The coronavirus, now officially a pandemic, presents some unique challenges to our daily mental health that go far beyond worrying about government response times, growing death rates and what the future may hold, says David Spiegel, MD, associate chair of psychiatry and behavioral sciences and director of the Stanford Center on Stress and Health.
Many of our daily coping mechanisms for handling stress — like planning ahead or getting together for social interactions — are disappearing, he says. I turned off my computer pop-up news alerts long enough to ask him about these challenges and how we can face them.
Can you explain how some of the unique challenges of coping with this particular event are affecting people?
It’s become difficult to plan ahead because of so many future unknowns, and yet one of the typical ways of dealing with a problem is to plan out step-by-step how to handle it.
With the coronavirus, all bets are off. Things you take for granted — like the ability to go to work or school — are in question. You don’t know whether you can travel, or plan social events. People have economic worries about what might happen to their jobs, to income — not to mention all the health worries and concerns about others who are sick. On almost every front, there is some anxiety being generated.
In addition, social support, one of our major methods of coping, at some level is being taken away. We can’t get together for big events, like basketball, or even give hugs. It can feel very threatening. Because of all this, it can be difficult to put the issue to rest in your mind.
Can you explain how our minds are working as we face these uncertainties and changes to our daily lives?
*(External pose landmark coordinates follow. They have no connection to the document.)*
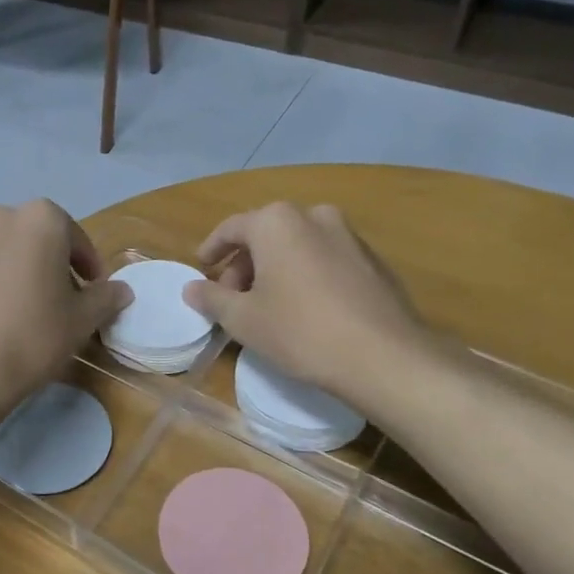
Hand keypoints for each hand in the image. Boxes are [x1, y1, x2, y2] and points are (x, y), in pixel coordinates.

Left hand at [0, 200, 132, 413]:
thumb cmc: (34, 333)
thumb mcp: (82, 319)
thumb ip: (105, 298)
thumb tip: (122, 291)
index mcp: (40, 219)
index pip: (76, 237)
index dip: (89, 266)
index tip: (95, 290)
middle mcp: (1, 218)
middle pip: (40, 240)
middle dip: (56, 264)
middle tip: (68, 299)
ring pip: (11, 252)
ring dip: (27, 272)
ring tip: (36, 310)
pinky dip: (1, 283)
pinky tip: (7, 316)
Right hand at [182, 203, 435, 402]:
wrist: (383, 357)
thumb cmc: (299, 331)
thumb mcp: (243, 319)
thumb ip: (212, 298)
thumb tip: (191, 288)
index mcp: (276, 222)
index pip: (231, 228)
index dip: (212, 249)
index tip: (202, 269)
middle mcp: (313, 216)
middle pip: (266, 234)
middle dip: (244, 263)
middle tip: (233, 298)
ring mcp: (349, 235)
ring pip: (298, 245)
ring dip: (276, 268)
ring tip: (268, 305)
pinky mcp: (373, 260)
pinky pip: (325, 259)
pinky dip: (306, 274)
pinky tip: (305, 309)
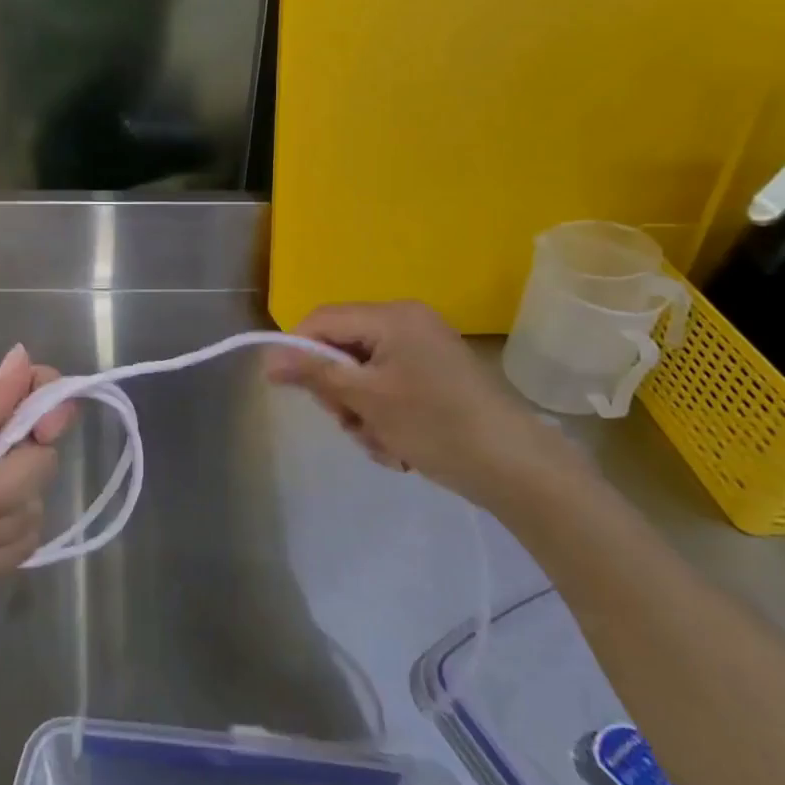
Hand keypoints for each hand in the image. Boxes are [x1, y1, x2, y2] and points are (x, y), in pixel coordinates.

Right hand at [266, 301, 579, 510]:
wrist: (517, 468)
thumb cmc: (436, 425)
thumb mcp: (367, 399)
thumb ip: (315, 372)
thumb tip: (267, 358)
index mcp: (392, 316)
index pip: (322, 319)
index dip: (298, 350)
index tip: (287, 389)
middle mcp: (407, 322)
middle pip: (342, 348)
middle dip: (339, 392)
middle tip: (352, 424)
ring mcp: (423, 350)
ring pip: (362, 375)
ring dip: (362, 413)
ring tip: (384, 444)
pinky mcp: (435, 376)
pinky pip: (388, 387)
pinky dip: (384, 417)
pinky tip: (400, 447)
This feeling of being unsettled can make anxiety and depression worse. People are having trouble just buying toilet paper — even getting supplies at the grocery store can be a challenge. Americans aren’t used to having their resources constrained.
Part of the problem is that we have two fundamental ways of thinking.
The first way doesn’t require much thought at all, and takes little energy. It’s what we use to get through the day, doing routine tasks, like typing or getting up and going to work. But when much of that routine is in question, then the second method steps in.
This second method requires a lot more thought and energy. It involves evaluating new situations and making choices. We have a more limited capacity for this type of thought. We get tired more easily. Since so much of the routine is gone at this particular moment in time, it’s hard to resolve any problem, let alone all of them.
What causes this feeling of anxiety, and what are some coping methods that we can use to keep it under control?
It can be a challenge because some of our traditional methods of coping are gone, so it’s important to do what you can. Keep to your routine as much as possible, and definitely keep doing those things you usually do to stay healthy — when you can. Try to get plenty of sleep, exercise and don’t overeat or under-eat.
The media is not always helpful, blurting out information all the time and triggering your body’s “911 response” that causes your heart to race. Try limiting your exposure to the media. People who watch the news for two hours or more a day are worse off. Exert some control over all that media input.
What about when that’s not enough, and anxiety begins to feel like it’s spiraling out of control? Any other coping methods that may be helpful?
Try to set aside time to do things that calm your mind, again like any kind of exercise, or meditation or mindfulness. Try deep-breathing exercises or just take a walk out in nature. Take a little time more time to yourself to read a novel, or write a poem, or listen to music. This helps you put the stressors into perspective.
I do a lot of work teaching self-hypnosis, which helps separate your physiological response from your psychological response. If you don’t have that constant interaction between the two — if you can help get your body more comfortable — that can really help. Then the two don’t feed off each other so much.
We tend to react physiologically to stress. Our muscles tense. We breathe more quickly. Our blood pressure goes up. Try to interrupt that cycle of psychological and physiological arousal.
While on the one hand, it’s not a bad idea to keep an eye on how your body is doing — checking for coronavirus symptoms, like fever, cough, shortness of breath — it’s important to remember that, as bad as this is, in most cases you just get better. I tell my patients to use your stored good memories and fantasies to calm yourself. It does yourself and your body good.